# Teachers with guns in our schools



## budgetprepp-n (Apr 7, 2013)

Every time someone talks about teachers carrying a gun in school a bunch of snowflakes looses there mind and melts down. In a way I can see there point. I mean I would like to live in a world where guns are not needed in school. Heck I wish I lived in a world where I don't need to carry a gun to feel safe. But let's get real here. If a teacher carrying a gun is what it takes to keep my child safe then that's what I want.
Maybe we need two kinds of schools.One that has guns and one that is called
"FISH IN A BARREL ELEMENTARY SCHOOL"

Has there ever been a mass shooting where people with guns are present?


----------



## Back Pack Hack (Sep 15, 2016)

Snowflakes think they can legislate utopia into existence. It can't be done. Evil exists everywhere, all the time.
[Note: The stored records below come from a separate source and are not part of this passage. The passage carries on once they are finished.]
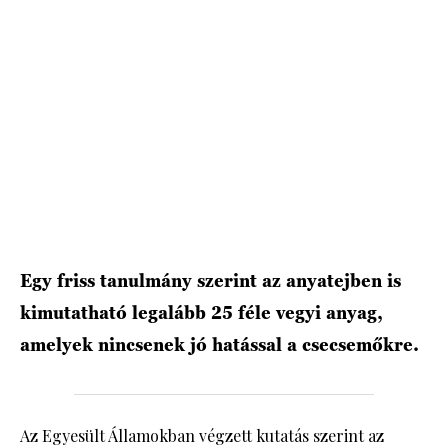
HÍRLEVÉL
Egy friss tanulmány szerint az anyatejben is
kimutatható legalább 25 féle vegyi anyag,
amelyek nincsenek jó hatással a csecsemőkre.
Az Egyesült Államokban végzett kutatás szerint az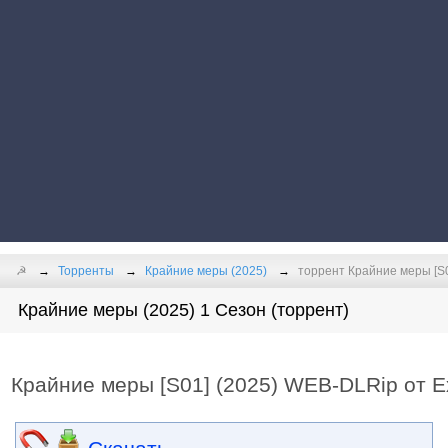
☭
Торренты
Крайние меры (2025)
торрент Крайние меры [S
Крайние меры (2025) 1 Сезон (торрент)
Крайние меры [S01] (2025) WEB-DLRip от 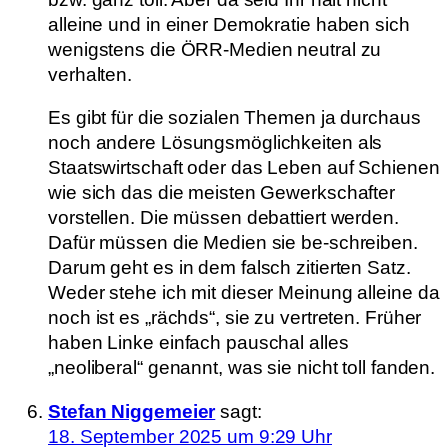
alleine und in einer Demokratie haben sich
wenigstens die ÖRR-Medien neutral zu
verhalten.
Es gibt für die sozialen Themen ja durchaus
noch andere Lösungsmöglichkeiten als
Staatswirtschaft oder das Leben auf Schienen
wie sich das die meisten Gewerkschafter
vorstellen. Die müssen debattiert werden.
Dafür müssen die Medien sie be-schreiben.
Darum geht es in dem falsch zitierten Satz.
Weder stehe ich mit dieser Meinung alleine da
noch ist es „rächds“, sie zu vertreten. Früher
haben Linke einfach pauschal alles
„neoliberal“ genannt, was sie nicht toll fanden.
Stefan Niggemeier
sagt:
18. September 2025 um 9:29 Uhr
Passing some stupid law like a 'gun-free zone' just really makes it a 'target-rich environment'. Murder is already illegal. But a killer doesn't care about that. So one more law on the books isn't going to stop him/her.


----------



## rstanek (Nov 9, 2012)

I uses to take my gun to school all the time in the fall, squirrel hunted on the way home, never an issue, it’s a different world today, armed teachers will cut down school shootings, cowards don’t like to be challenged.....


----------



## RedLion (Sep 23, 2015)

I refer you to the "facts about guns" thread as it provides research that armed school employees pretty much eliminates shootings.


----------



## Chipper (Dec 22, 2012)

Just stop with the gun free zone crap and say teachers and staff "maybe" and are allowed to carry guns. That simple threat and the unknown of who is or may be carrying a gun could be enough. Costs nothing to try.


----------



## bigwheel (Sep 22, 2014)

I been preaching an arm the teachers message since back when Moby Dick was still just a minner. Now what snowflakes think about it can vary.


----------



## Maine-Marine (Mar 7, 2014)

it would be nice to see a program where a teacher can get accredited as an officer and let them work as an officer during summers and when they have time

be great for full time officers that want to take vacation during the summer


----------



## Piratesailor (Nov 9, 2012)

In the day.. I remember gun safety classes in HS where we brought our rifles to school for the class.. times have changed.


----------



## Back Pack Hack (Sep 15, 2016)

I recall classmates going to the principals office......... with their rifles.

Of course, it was to either get some pointers from Mr. Mickleson, or so they could compare their rifles.


----------



## Slippy (Nov 14, 2013)

Time to make a swap of Fat-Asses for Bad-Asses in the Local Education Systems....With all the red tape at every local school district, fire most if not all of the Fat-Assed bureaucrats and hire a couple of former military Bad-Asses per each school. 

(then fire some more wasted administrators and 90% of the school boards...:tango_face_smile


----------



## MisterMills357 (Apr 15, 2015)

One teacher with a .357 and a few speed loaders, is a match for a punk with an AR-15, IMHO. All it takes is the courage to use the .357 to kill an assailant. 
I really like the idea of arming teachers myself. There is a local sheriff who headed the committee to arm them; and he is a vocal proponent of it. 
So, there is some common-sense left in America.


----------



## bigwheel (Sep 22, 2014)

Lot of good thoughts on this topic. Sure think the volunteer highly screened teachers and staff who desire to secretly tote a gun at school..to make a little side money should undergo summer training for marksmanship...and active shooter scenarios etc. For additinal logistics each teacher should be issued a yup fanny pack..some of which might contain a gun or a summer sausage or somethng.


----------